Hidden Markov Models (HMMs)
Speech is divided into phonemes. Unfortunately, these phonemes do not remain the same, they change according to the surrounding phonemes (4, p.44). HMMs are a tool to represent these changes mathematically.
A Markov model consists of a number of states linked together with each state corresponding to a unique output. Each link between two states is characterised by a probability called transitional probability (4, p.44). Moving from one state to another or remaining in the same state is function of the corresponding transitional probability (2, p.50). A classical example illustrating Markov models is the following: consider a three-state weather system with state one being rainy, state two cloudy, and state three sunny. Such a system is shown in figure 2 (transitional probabilities are added for explanation below). From the diagram, it is clear that if the current day is sunny, the probability of tomorrow being cloudy is 0.1, of tomorrow being rainy is 0.1, of tomorrow being sunny is 0.8 (2, p.50).
Figure 2: Three-state Markov model of the weather (2, p.51).
This example is an observable Markov model since we can check the state we are currently in (2, p.50). Nevertheless, speech recognition systems use hidden Markov models since the speech fragment is not observable by the speech recognition system (2, p.50). In hidden Markov models, a state can represent many outputs, therefore, a probability distribution of all possible outputs is associated with each state. A diagram of a three-state HMM is shown in figure 3 (4, p.44). This figure shows that each state has five possible outputs (A, B, C, D, and E) occurring with a probability according to b–1(s), b2(s), or b3(s). HMMs are doubly probabilistic since the transition from one state to the other and the output generated at that state are probabilistic (4, p.44). Therefore we notice that if we receive a sequence of outputs from an HMM, we are not able to retrace the sequence of states that the HMM passed by to get that sequence (4, p.44). Looking at figure 3, it is evident that an output sequence of A-B-C for example, can be achieved by any sequence of three states; however, each sequence of states has its own probability of occurrence. In speech recognition, each word is represented by a sequence of states (1, p.53), therefore, it is essential to find this sequence for any sequence of outputs. In fact, finding this sequence is equivalent to solving the speech recognition problem.
Figure 3: Three-state hidden Markov model (4, p.44).
The sequence of states is determined according to its probability. However, checking all the probabilities of all possible sequences can be very time consuming, especially in speech recognition HMMs that are much more complicated than our three-state example in figure 3. This problem was solved using an algorithm that utilises the fact that the probability of being in a certain state relies on the previous state (4, p.44).

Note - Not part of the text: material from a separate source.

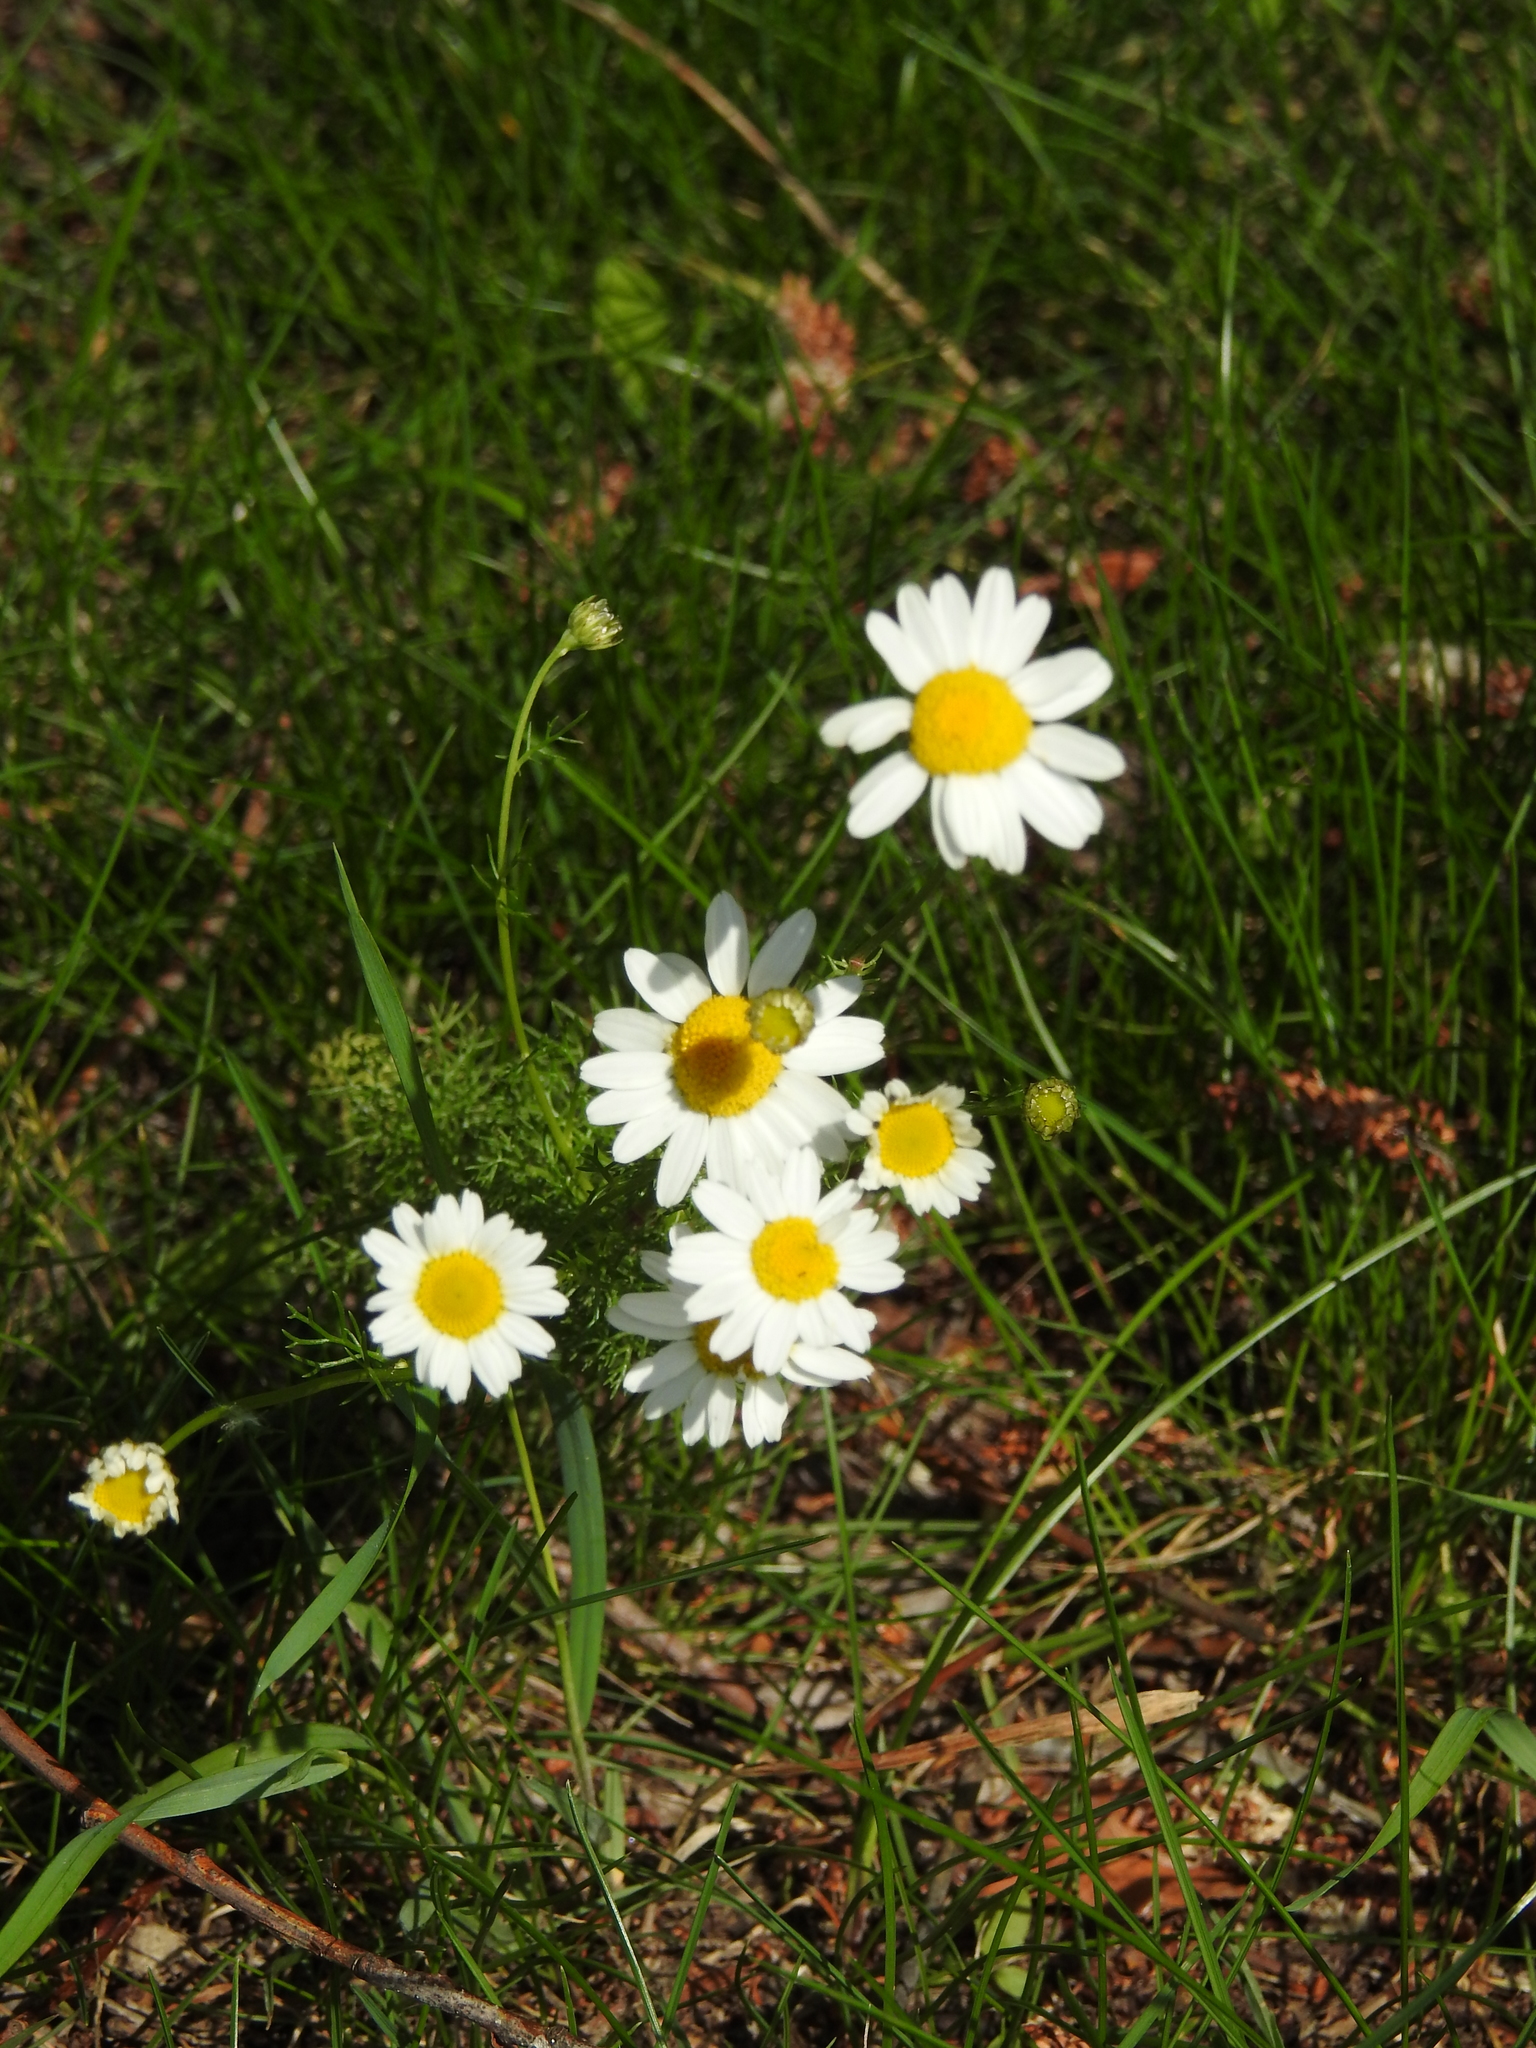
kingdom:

Training of an Automatic Speech Recognition System Based on HMMs
As mentioned earlier, a major component of an HMM system are the probabilities between states and the probability distribution of each state. To have a good speech recognition system, these probabilities must change to factors like language, possible number of speakers, and so on (3, p.115). Determining these probabilities is part of what is known as training the speech recognition system.

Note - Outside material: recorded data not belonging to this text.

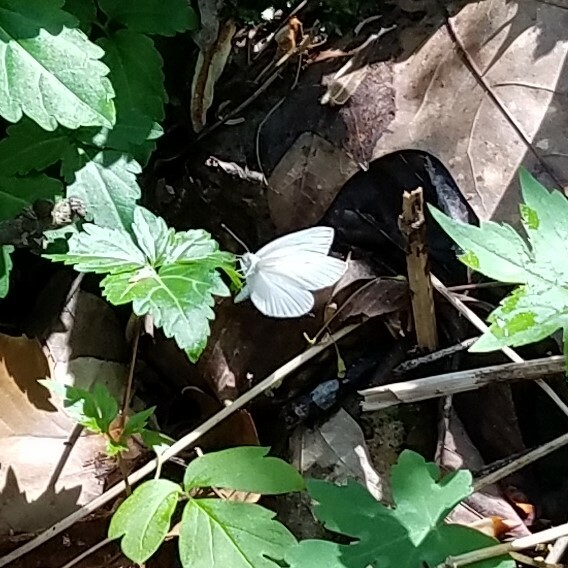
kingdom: Animalia
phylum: Arthropoda
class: Insecta
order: Lepidoptera
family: Pieridae
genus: Pieris
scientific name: Pieris virginiensis
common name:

This training process depends on whether we are dealing with a speaker-dependent or a speaker-independent speech recognition system. In the first case, speech samples are taken from the user and the probabilities are determined accordingly. In the second case, speech samples are accumulated from many speakers in addition to the text of what was said. In this case, the training process is much more complicated since the spectrogram (measure of frequency vs. time) of the same word depends on the speaker. A training process consists also of implementing a dictionary holding the vocabulary along with a grammar of permitted word sequences (4, p.42).
Sub-Word Units
In HMMs, each word is represented by a sequence of states (1, p.53). A word is recognised from the sequence of states that is most probably associated with a sequence of outputs. Therefore, the unit for such HMMs is the word. Many scientists believe that using sub-words instead of words may improve the quality of speech recognition (1, p.50).

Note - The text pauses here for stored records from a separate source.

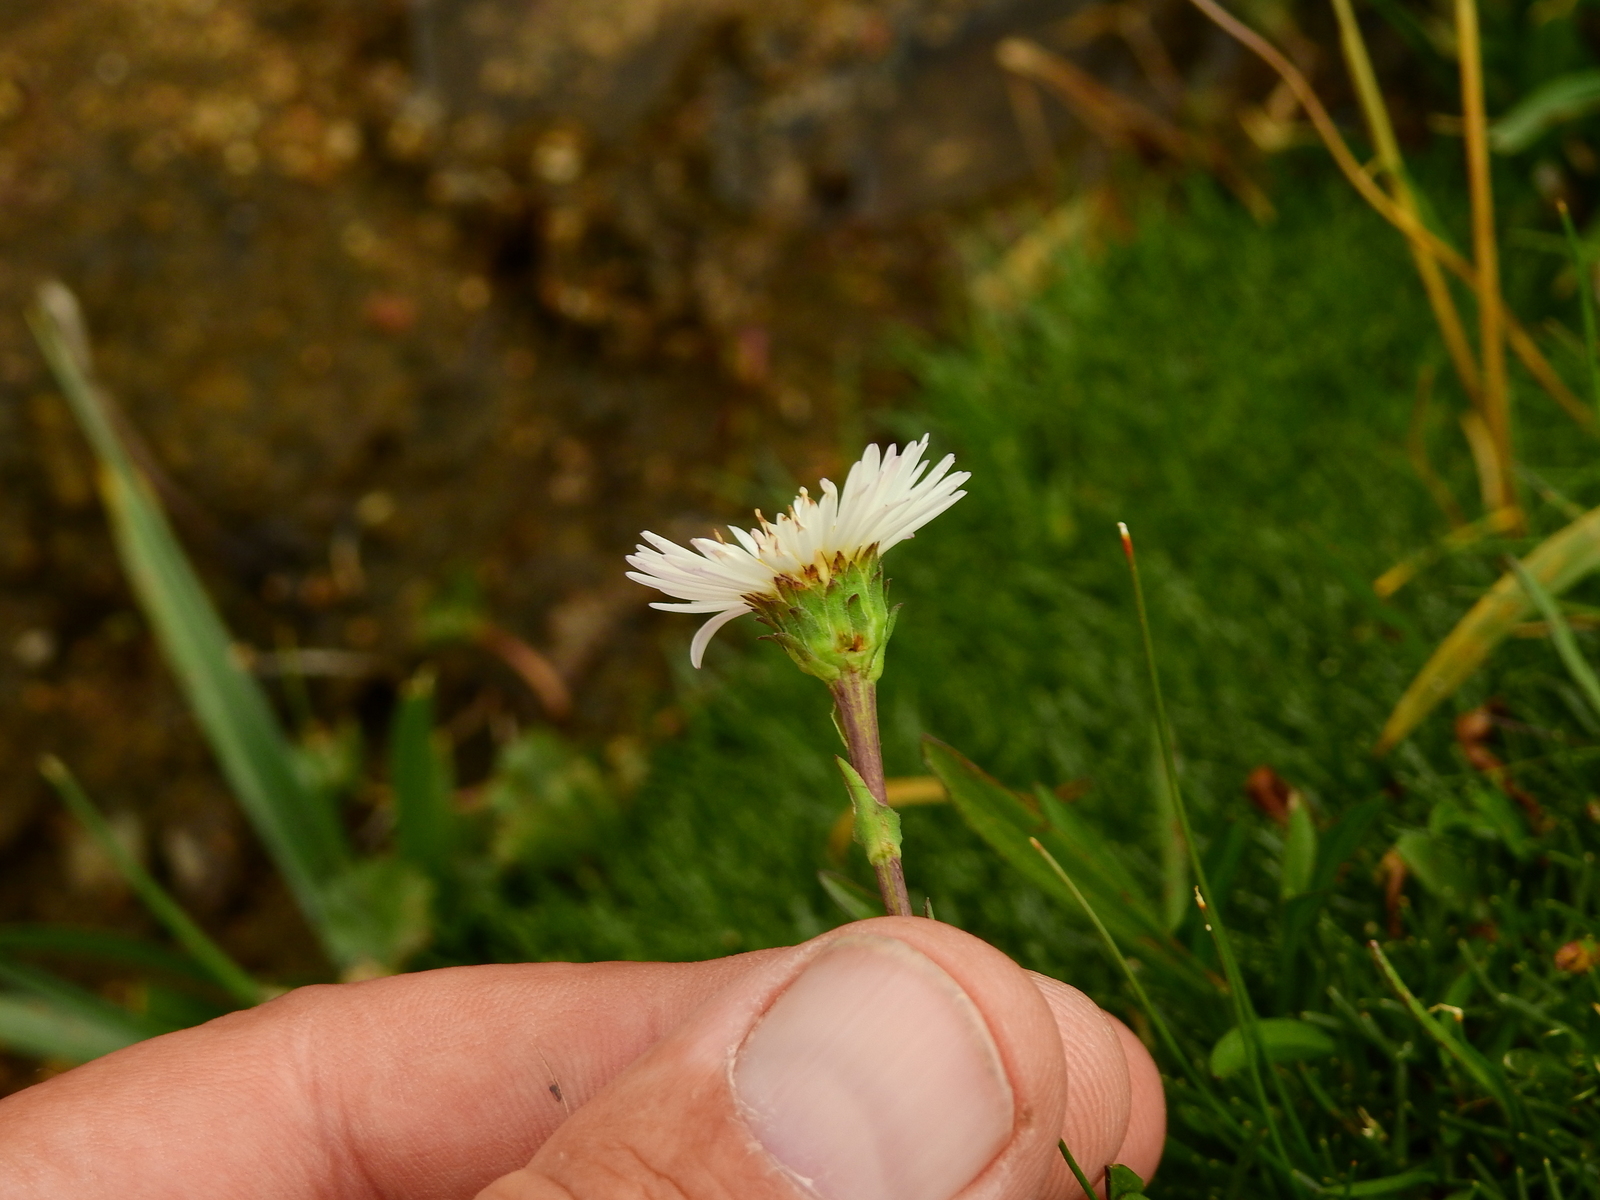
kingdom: Plantae
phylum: Tracheophyta
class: Magnoliopsida
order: Asterales
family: Asteraceae
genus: Symphyotrichum
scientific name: Symphyotrichum glabrifolium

To implement sub-word HMMs, a system of sub-word units must by selected. The simplest form of sub-word units are phones. Using phones as units for an HMM seems to be the right choice since phones are small in number and smoothly trained, but the performance of such an HMM is poor since a phone is affected by the surrounding phones (1, p.53). Another choice of sub-word units are syllables. Similar to phones, syllables are also affected by surrounding syllables, but their number is much greater than phones (around 20 000 in English) which make them hard to train (1, p.53). A new sub-word unit, known as triphone, seem to be the most successful. Triphones solve the problem of influence between sub-word units and their surrounding by modelling each phone according to its right and left neighbour (1, p.53). As an example, the ‘t’ in ‘still’ will be modelled by the s-t-i triphone (1, p.53). The immediate problem one can think of is the large number of triphones since we are taking each phone and combining it with all possible left and right phone neighbours. This problem can be resolved by using the fact that some triphones can be very similar since many neighbouring phones can affect a phone the same way (1, pp.53-54). For example, the effect on the ‘t’ in ‘still’ is similar to the one in ‘steal’ (1, pp.53-54). Even though the performance of the recognition system is affected by such approximations, it remains within acceptable standards (1, p.54).
Applications of Automatic Speech Recognition Systems
With all the time and money spend on researches on speech recognition systems, someone may wonder about the applications of speech recognition. This part will present some of the currently available applications along with some future applications of automatic speech recognition systems.
Automated Call-Type Recognition
An interesting and relatively simple application of speech recognition systems is automated call-type recognition. In pay phones, operators are needed to determine the call-type of the caller (7, p.490). Speech recognition may be used instead of operators. Five types of calls are available: ‘collect’, ‘calling card’, ‘operator’ for operator assisted calls, ‘third number’ for third party billing calls, ‘person’ for person-to-person calls (7, p.490). For this application, the speech recognition system must be speaker independent and capable of recognising and spotting the five key words mentioned above in a speech sample (2, p.52). The problem in this application is the high amount of background noise since pay phones are usually available in public places, however, this problem can be solved using appropriate speech recognition systems (low-level speakers, etc.)(2, p.52).
Data Entry
Entering data using speech recognition is very practical when performing a manual task (6, p.102). A speech recognition system for this application is highly complex and structured since it should contain a large vocabulary. For data entry, speaker-dependent or speaker-independent speech recognition systems are available even though speaker-independent systems perform better than speaker-dependent systems. They are also available for discrete or continuous speech (6, p.102). Data entry applications are still limited since the performance of speech recognition systems in this field is still limited.
Future applications using automatic speech recognition systems
With the increasing performance of automatic speech recognition systems, companies are more interested in integrating speech recognition systems in their products. Car manufacturers are interested in replacing all the levers, knobs, and buttons by a speech recognition system capable of doing everything, from raising temperature to locking doors and turning on the radio (5, p.49). In this way, the electronic content of the car is increased whereas the mechanical is reduced. This makes the car easier to design and build, therefore costing less (5, p.49). Others think of applying speech recognition systems in kitchen appliances such as dishwashers, ovens, refrigerators. Air-conditioners might some day be voice controlled (5, p.49).
Conclusion
The gradual but inevitable development of speech recognition systems will surely lead to a system that will one day compare to the perfect speech recognition device, the human being. New methods and algorithms are researched every day to improve the performance of speech recognition systems. Will we reach a stage where keyboards, buttons, and all input devices become obsolete? Time will tell.